Wednesday, January 1, 2014

Why Eat Black-Eyed Peas on New Years?

As I was getting ready to prepare the annual dish of Hoppin' John, I got curious as to why I do that.  I don't think I ever prepare black-eyed peas any other day of the year, but it's a requirement for New Year's.  I didn't think I'd let it go with "because my family eats black-eyed peas on New Year's," which, although it's as good a reason as any, I still wondered why we do.

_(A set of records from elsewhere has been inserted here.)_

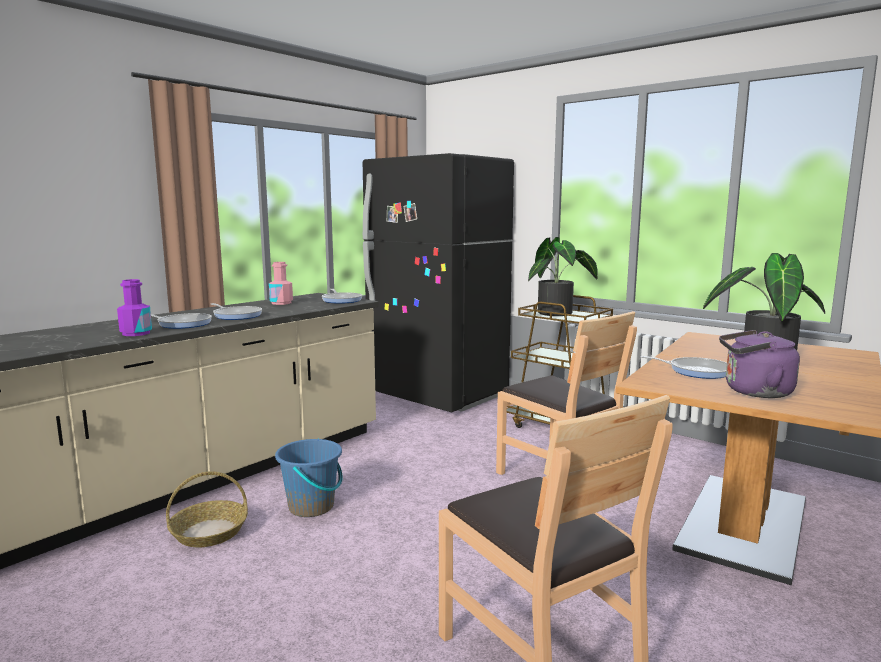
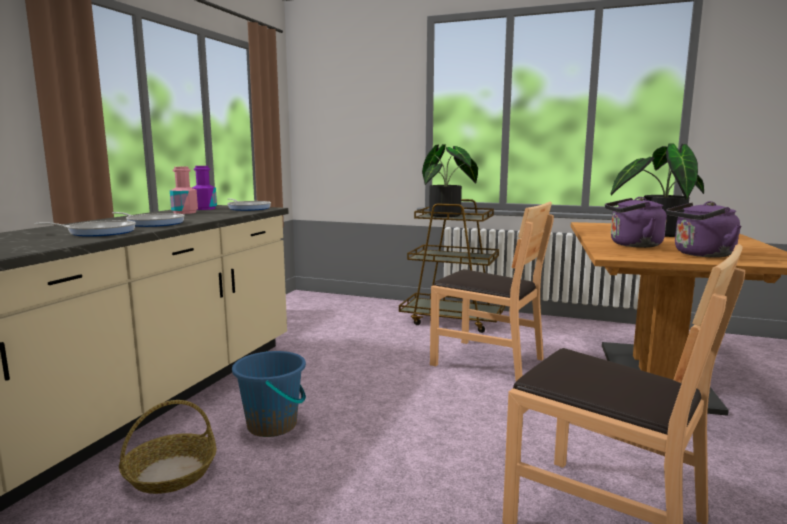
camera: 20 degrees left, 0 degrees up
(136, 333) = (51, 242): purple bottle -> purple bottle (204, 209)
(438, 395) = (320, 306): black fridge -> none
(696, 371) = (632, 245): frying pan -> purple kettle

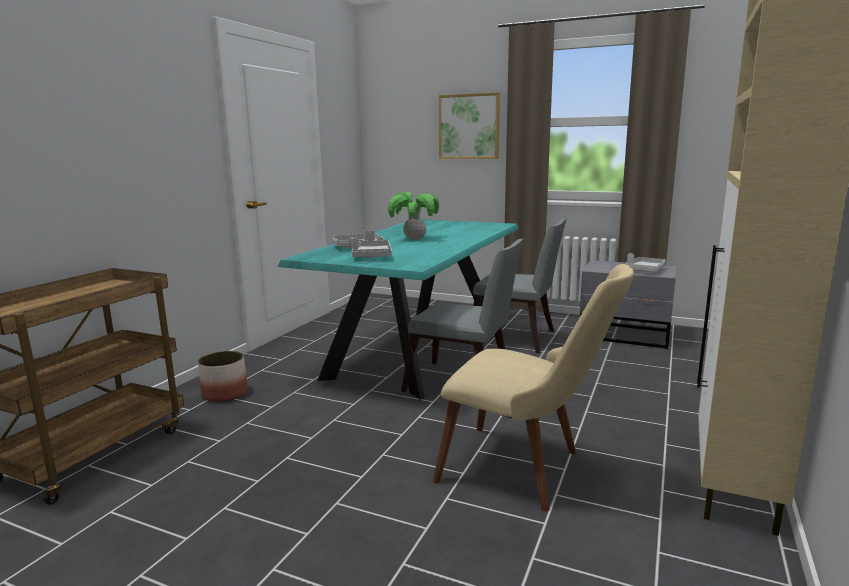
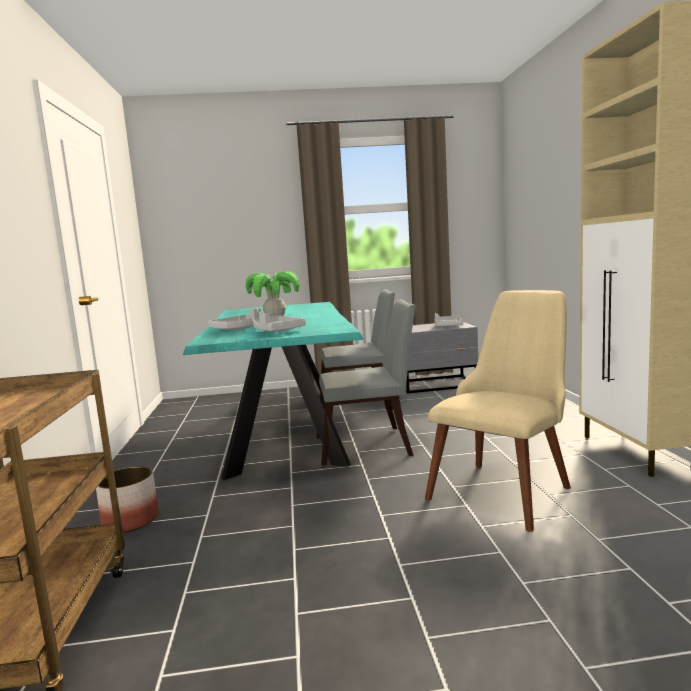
camera: 30 degrees left, 5 degrees down
(469, 126) = (262, 217): picture -> none
(527, 469) = (507, 486): beige chair -> beige chair turned 45 degrees counterclockwise

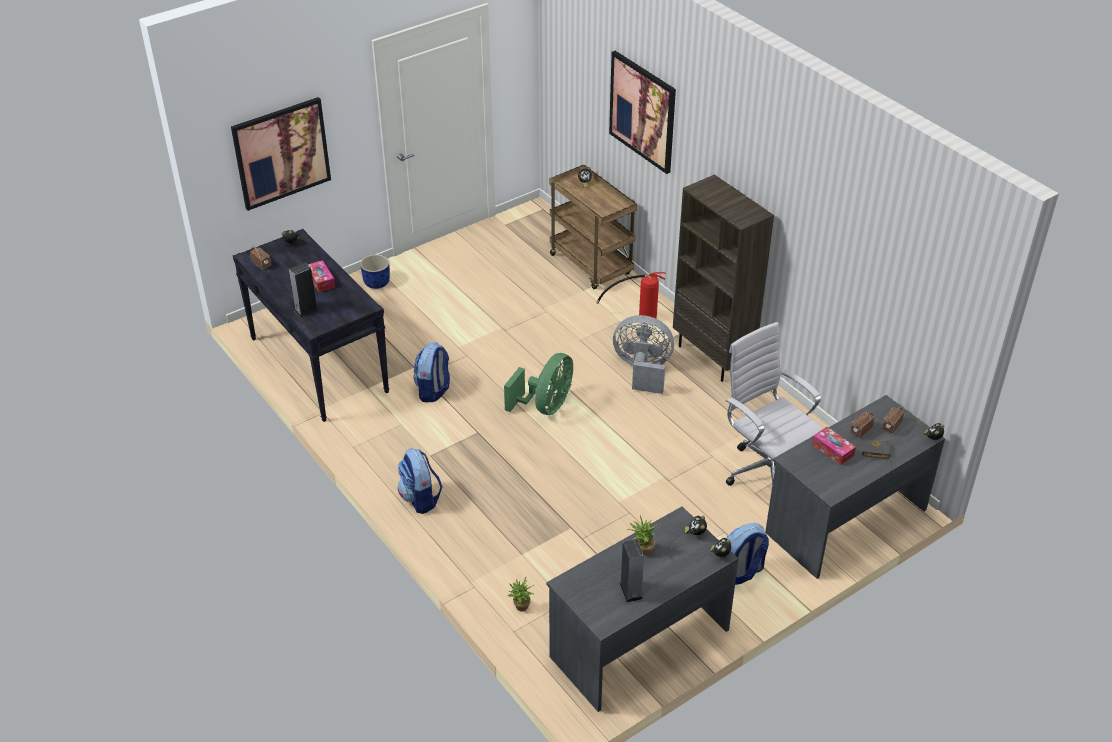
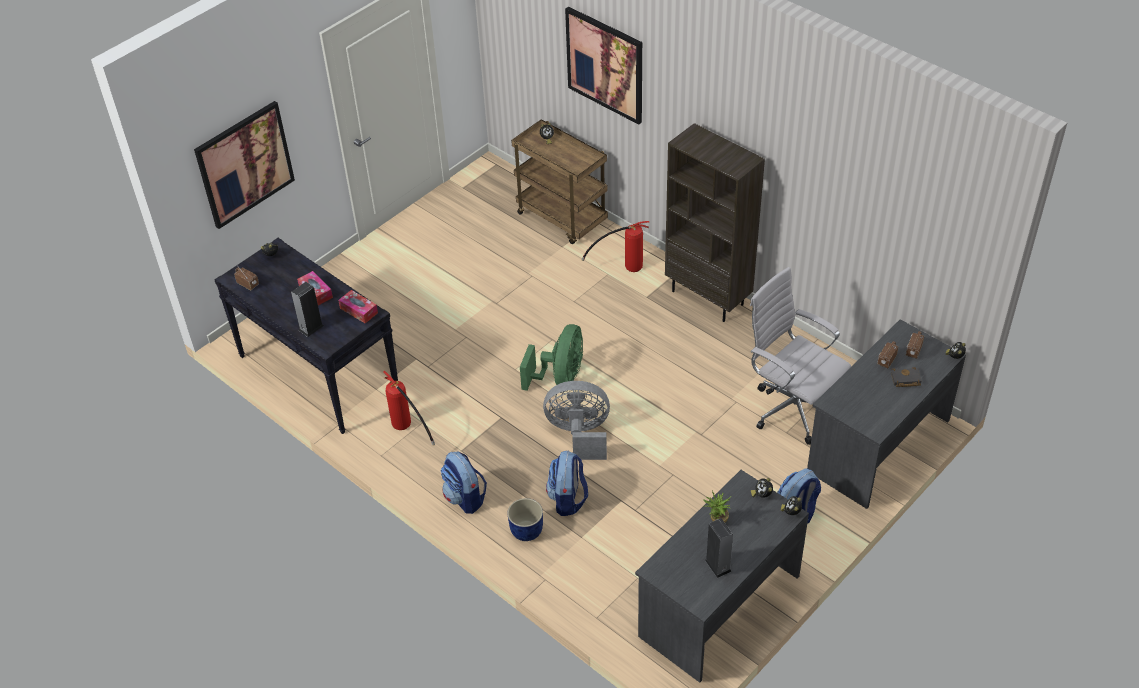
camera: 10 degrees left, 5 degrees up
(377, 282) = (351, 273): blue planter -> blue planter (527, 530)
(385, 429) = (408, 430): none -> fire extinguisher
(433, 391) = (444, 381): backpack -> backpack (568, 499)
(520, 608) = (596, 593): potted plant -> none
(642, 371) = (644, 323): grey fan -> grey fan (579, 434)
(832, 450) = (866, 385): tissue box -> tissue box (359, 310)

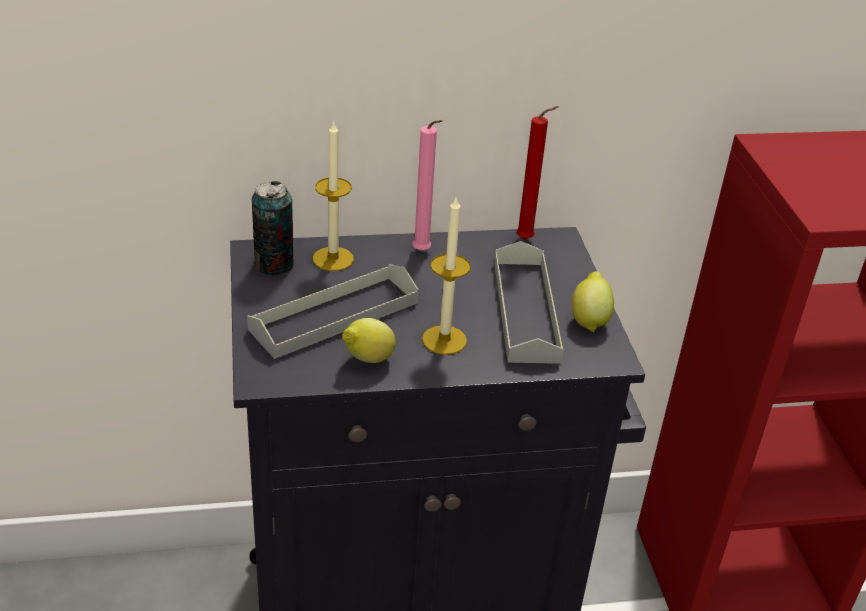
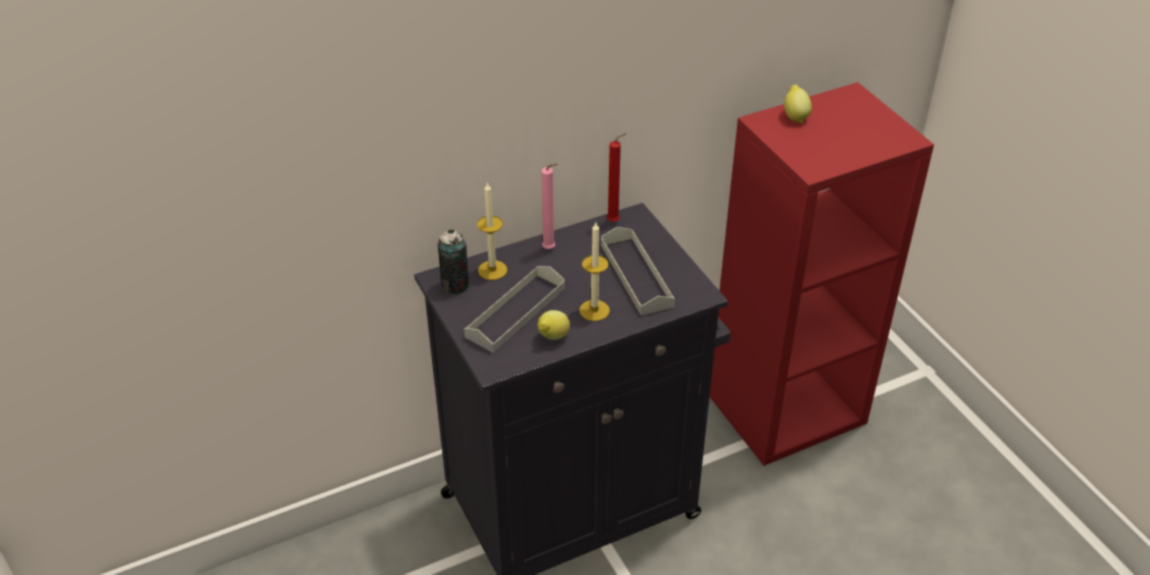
camera: 15 degrees left, 5 degrees up
(589, 320) = (679, 271): lemon -> lemon (795, 116)

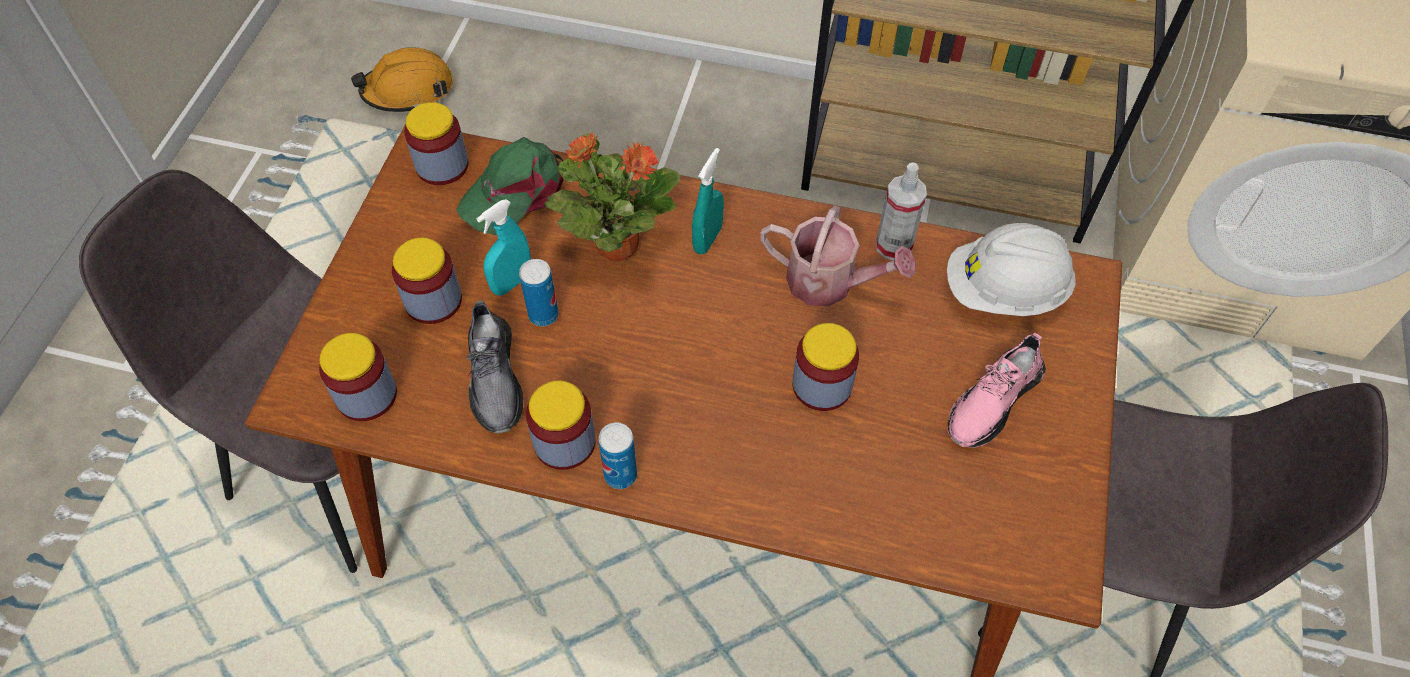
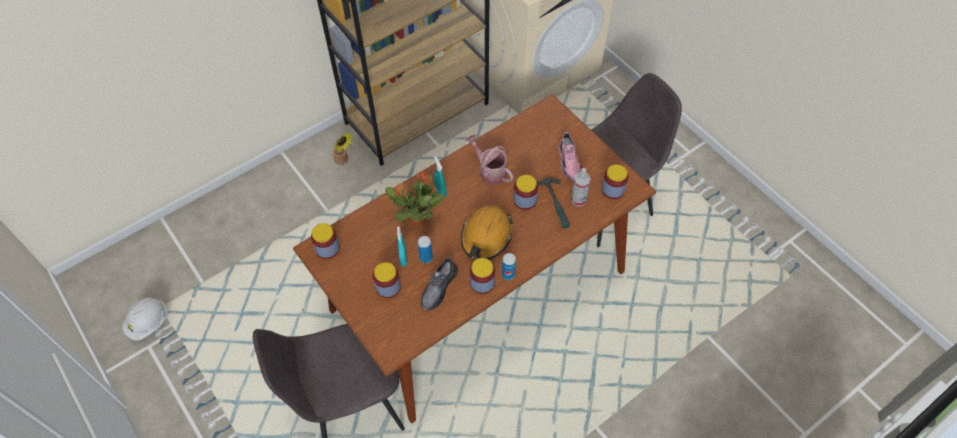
camera: 50 degrees left, 0 degrees up
(366, 395) = (410, 330): jar -> jar (613, 189)
(408, 90) = (179, 266): orange hard hat -> orange hard hat (486, 237)
(494, 378) = (438, 288): grey shoe -> grey shoe turned 90 degrees clockwise
(516, 192) = (363, 233): green cap -> none
(760, 138) = (343, 160): none -> potted plant
(830, 283) = (490, 171): watering can -> watering can turned 105 degrees counterclockwise
(867, 449) = (557, 204): none -> hammer
(893, 246) = (492, 144): spray bottle -> spray bottle (578, 200)
(1004, 292) = (535, 130): white hard hat -> white hard hat (149, 323)

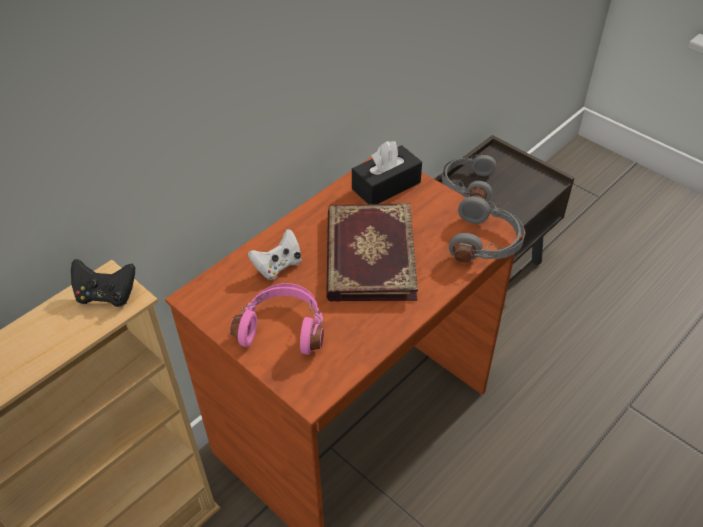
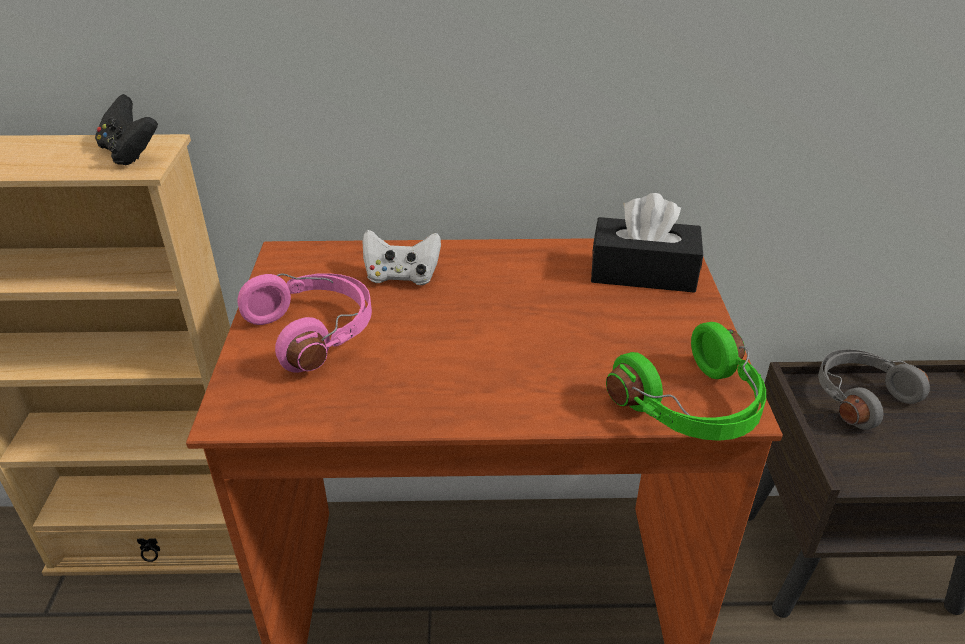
camera: 45 degrees right, 10 degrees down
(368, 255) = (512, 325): book -> none
(486, 242) = (694, 407): grey headphones -> green headphones

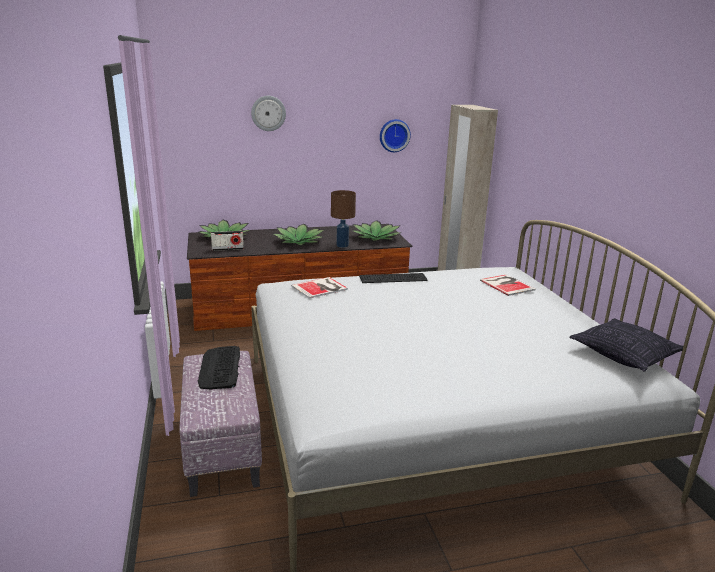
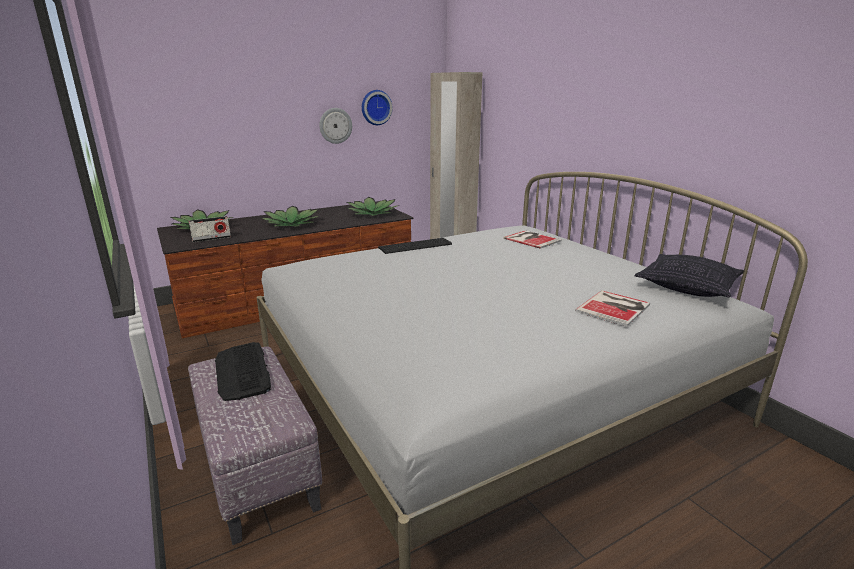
camera: 15 degrees left, 0 degrees up
(268, 113) = (238, 84): wall clock -> wall clock (335, 125)
(321, 288) = (342, 263): book -> book (615, 308)
(342, 245) = (341, 223): brown table lamp -> none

After an exhaustive search of a few long minutes in numerous (a few) web links, I've found two main theories.  The first one, which makes the most sense for why my family picked up the tradition, given our provenance, relates to the Civil War.  The story is that when Union troops came through, particularly in the case of Sherman's March to the Sea, they stripped the fields of all edible crops.  However, they considered black-eyed peas or "field peas" to be inedible, fit only for livestock, so they left them.  The remaining crop was one of the few food sources left available to the resident Southerners.

The other tradition is from the Talmud, indicating that rubiya, or black-eyed peas, should be eaten for good luck on Rosh Hashana, the Jewish New Year. However, there seems to be some controversy over whether the word is mistranslated in Aramaic, and it might mean fenugreek.

The source of the crop is likely West Africa, but I didn't know that black-eyed peas are widely grown in Asia as well. They're served in curries in Indonesia, but as a sweet dessert in Vietnam.

Here's a link to my favorite recipe.

Whether your good luck food is black-eyed peas, or grapes, or something else, may your 2014 be lucky!